By providing hours of work to lose himself in every day, while at the same time offering a chance to make an impact, Saucy says, “it turned out to be super-helpful for my everyday mental health.”
“It felt good to make an active effort to combat what was going on instead of just hearing about it and saying, ‘Oh, that’s awful,’ and moving on,” Dier says.
“They were an amazing group to witness,” says Cranmer. “And as the killing of George Floyd just raised the sensitivity about racism, I think the tools they are building are going to have a wider application.”

The Symptom Chatbot group consisted of Sheila Jimenez Morejon (CAS’22), Jessica Weber (Sargent’22, Pardee’22), Frank Pacini (CAS’23), and Guthrie Kuckes (Pardee’22). Their project brings symptom Q&As and case mapping to low-resource areas of Boston, finding immigrant communities via various texting apps, communities that might have otherwise flown below health officials’ radar, and it reaches the users in their own languages. It evolved from a census-outreach challenge by the Massachusetts Immigrant and Refugee Advocacy Coalition, and took an honorable mention in the third sprint.
“Basically I noticed that there were a lot of COVID-19 symptom tracking apps out there,” says Weber. “But the issue with that is, people living in poverty, and especially immigrants and refugees and elderly people, are much less likely to have smartphones they can use, so I thought it might be interesting to use SMS [text] messaging services. So often in data collection, the most marginalized communities are ignored, so we wanted to focus on that.”

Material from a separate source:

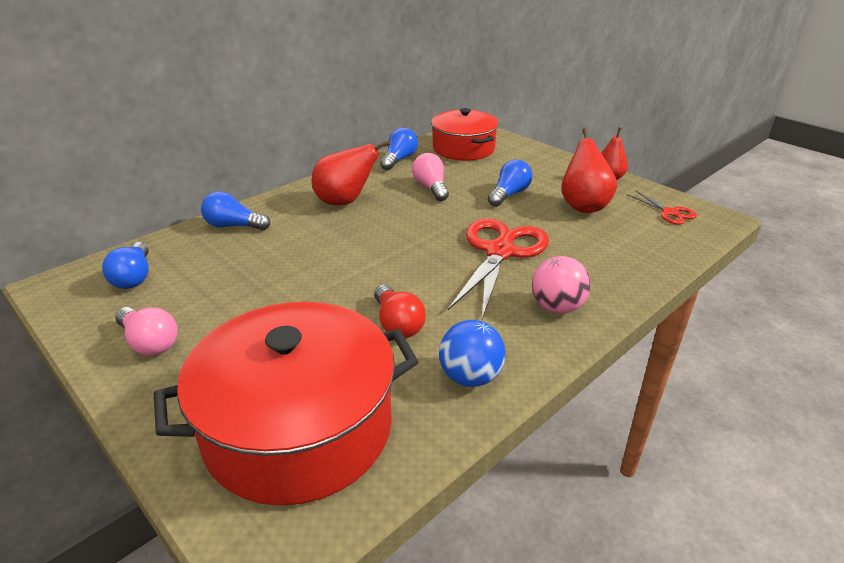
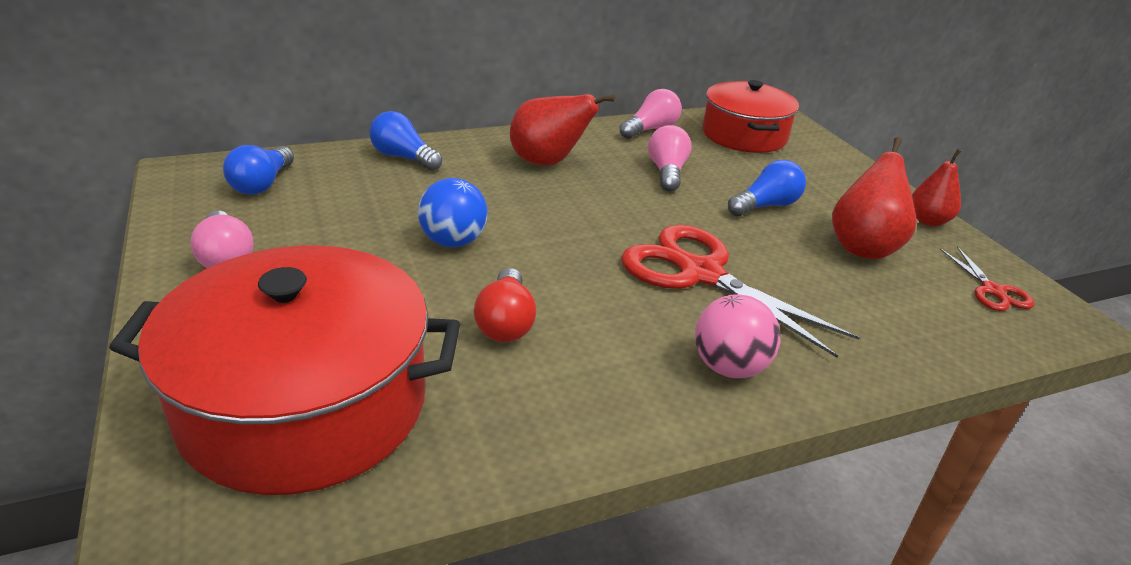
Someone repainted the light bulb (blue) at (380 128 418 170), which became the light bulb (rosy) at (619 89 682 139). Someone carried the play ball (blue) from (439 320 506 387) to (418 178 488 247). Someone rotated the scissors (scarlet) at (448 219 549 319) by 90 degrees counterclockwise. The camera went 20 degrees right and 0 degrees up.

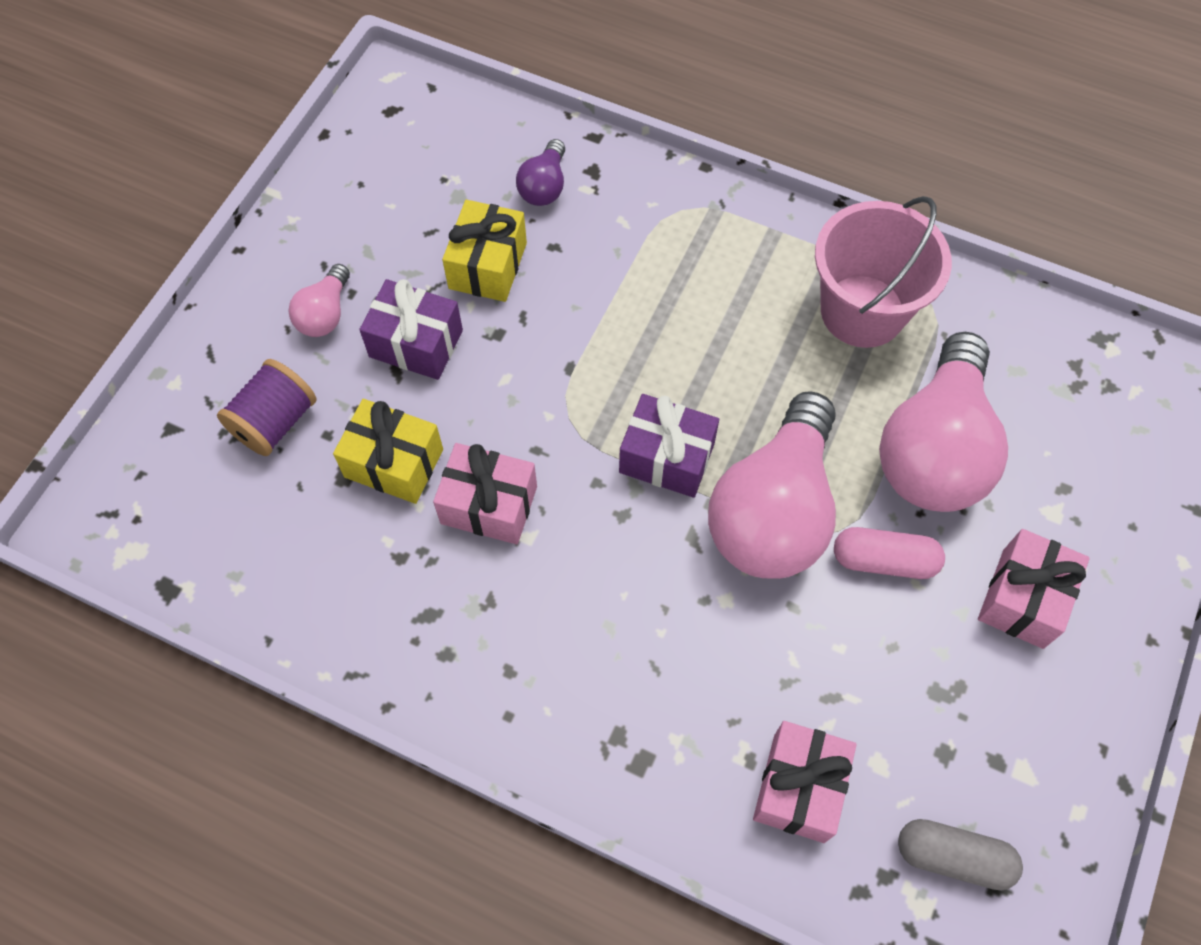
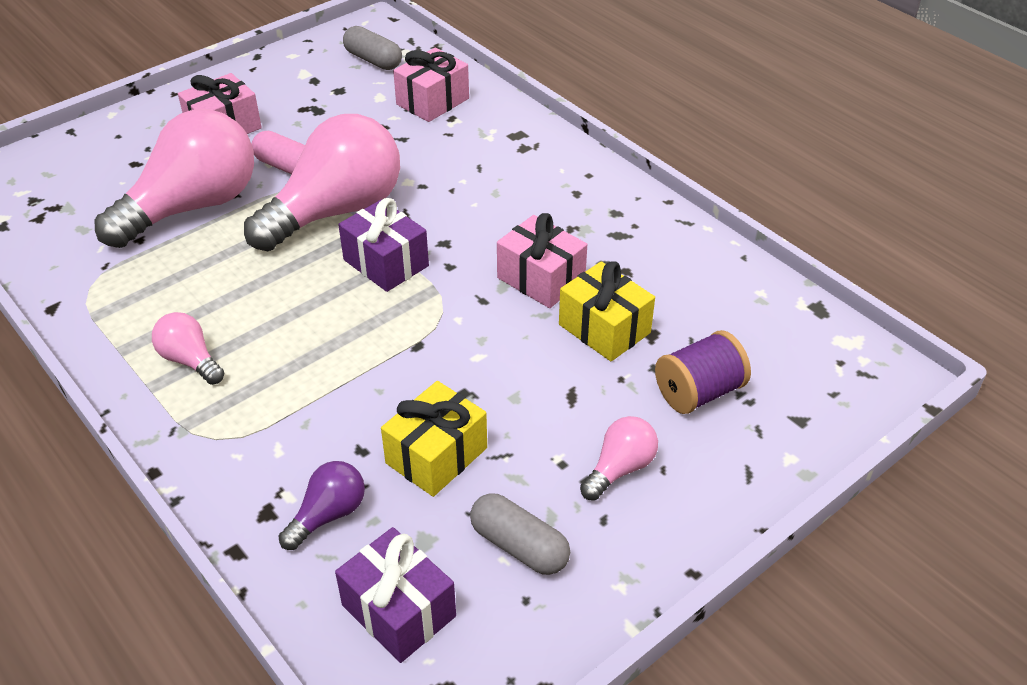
Someone carried the wrapped gift (purple) from (359 279 463 380) to (335 527 456 663). Someone took away the bucket (rosy) at (815 196 952 348). Someone put down the light bulb (rosy) at (152 312 224 385). Someone put down the pill (grey) at (470 493 570 575). The camera went 155 degrees left and 20 degrees down.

What’s the pitch to users? “It has information available in your language, it’s easily accessible without an internet connection, it’s super-easy to use,” Kuckes says. “You just get the number, text it, and it will walk you through a questionnaire assessing your symptoms. It will tell you if you should get a test, if you should go to a doctor. It will give you a little peace of mind, and if the user consents to give their information, it would help figure out which neighborhoods are being hit hardest, in order to make decisions about where resources should be allocated.”
While the chatbot has not been widely deployed, it offers a route for reaching underserved populations and locating overlooked COVID-19 hotspots.
“It’s an example of how computer students have the skills to work on something and get a prototype quickly that could really make an impact,” Cranmer says. “It doesn’t have to be overdesigned or overdeveloped, it’s just—how do you get in touch with people quickly?”
BU students whose projects were among the 10 winners have been offered stipends to keep their work going this summer, while non-BU winners received Visa gift cards that could be used for continued work or be donated to a charity of their choice.
A lot of students in the hackathon were seniors, “and it just amazes me,” Cranmer says. “They had no small amount of work and probably no small amount of disappointment at the way the year was finished, and yet they’re giving back and producing something of real value.”
“I definitely felt empowered working on the project, doing something to try to help the situation in our area,” Kuckes says.